LES DEUX PERROQUETS, LE ROI
ET SON FILS

          Deux Perroquets, l'un père et l'autre fils,
          Du rôt (1) d'un Roi faisaient leur ordinaire.
          Deux demi-dieux, l'un fils et l'autre père,
          De ces Oiseaux faisaient leurs favoris.
          L'âge liait une amitié sincère
          Entre ces gens : les deux pères s'aimaient ;
          Les deux enfants, malgré leur cœur frivole,
          L'un avec l'autre aussi s'accoutumaient,
          Nourris ensemble, et compagnons d'école.
C'était beaucoup d'honneur au jeune Perroquet ;
Car l'enfant était Prince, et son père Monarque.
Par le tempérament que lui donna la parque, (2)
Il aimait les oiseaux.
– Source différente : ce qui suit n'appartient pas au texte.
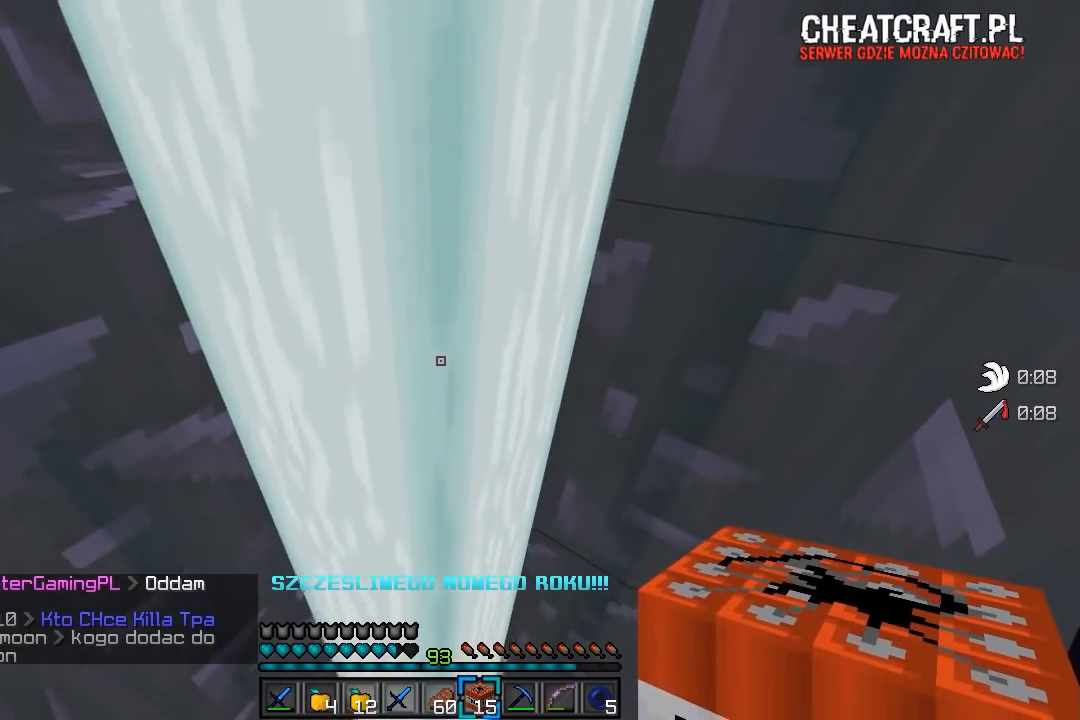
{"keys": [], "mouse": ["right"], "events": [[17, "mouse_right", "up"], [200, "mouse_right", "down"], [400, "mouse_right", "up"], [467, "mouse_right", "down"]]}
Un Moineau fort coquet,
Et le plus amoureux de toute la Province,
Faisait aussi sa part des délices du Prince.
Ces deux rivaux un jour ensemble se jouants, (3)
              Comme il arrive aux jeunes gens,
              Le jeu devint une querelle.
              Le Passereau, peu circonspec, (4)
              S'attira de tels coups de bec,
              Que demi-mort et traînant l'aile,
              On crut qu'il n'en pourrait guérir.
              Le Prince indigné fit mourir
Son Perroquet. Le bruit en vint au père.
L'infortuné vieillard crie et se désespère,
          Le tout en vain ; ses cris sont superflus :
          L'Oiseau parleur est déjà dans la barque ; (5)
          Pour dire mieux, l'Oiseau ne parlant plus
          Fait qu'en fureur sur le fils du Monarque
Son père s'en va fondre, et lui crève les yeux.
Il se sauve aussitôt, et choisit pour asile
          Le haut d'un pin. Là dans le sein des Dieux (6)
Il goûte sa vengeance en lieu sûr et tranquille.
Le Roi lui-même y court, et dit pour l'attirer :
Ami, reviens chez moi : que nous sert de pleurer ?
Haine, vengeance, et deuil, laissons tout à la porte.
              Je suis contraint de déclarer,
              Encor que ma douleur soit forte,
Que le tort vient de nous : mon fils fut l'agresseur.
Mon fils ! non. C'est le sort qui du coup est l'auteur.
La Parque avait écrit de tout temps en son livre
Que l'un de nos enfants devait cesser de vivre,
              L'autre de voir, par ce malheur.
Consolons-nous tous deux, et reviens dans ta cage.
              Le Perroquet dit : Sire Roi,
              Crois-tu qu'après un tel outrage
              Je me doive fier à toi ?
Tu m'allègues le sort : prétends-tu par ta foi (7)
Me leurrer de l'appât d'un profane (8) langage ?
Mais que la Providence ou bien que le Destin
              Règle les affaires du monde,
Il est écrit là-haut qu'au faîte de ce pin
              Ou dans quelque forêt profonde,
J'achèverai mes jours loin du fatal objet (9)
              Qui doit t'être un juste sujet
De haine et de fureur. Je sais que la vengeance
Est un morceau de Roi, car vous vivez en Dieux.
              Tu veux oublier cette offense :
Je le crois : cependant il me faut pour le mieux
              Éviter ta main et tes yeux.
Sire Roi mon ami, va-t'en, tu perds ta peine ;
              Ne me parle point de retour :
L'absence est aussi bien un remède à la haine
              Qu'un appareil contre l'amour.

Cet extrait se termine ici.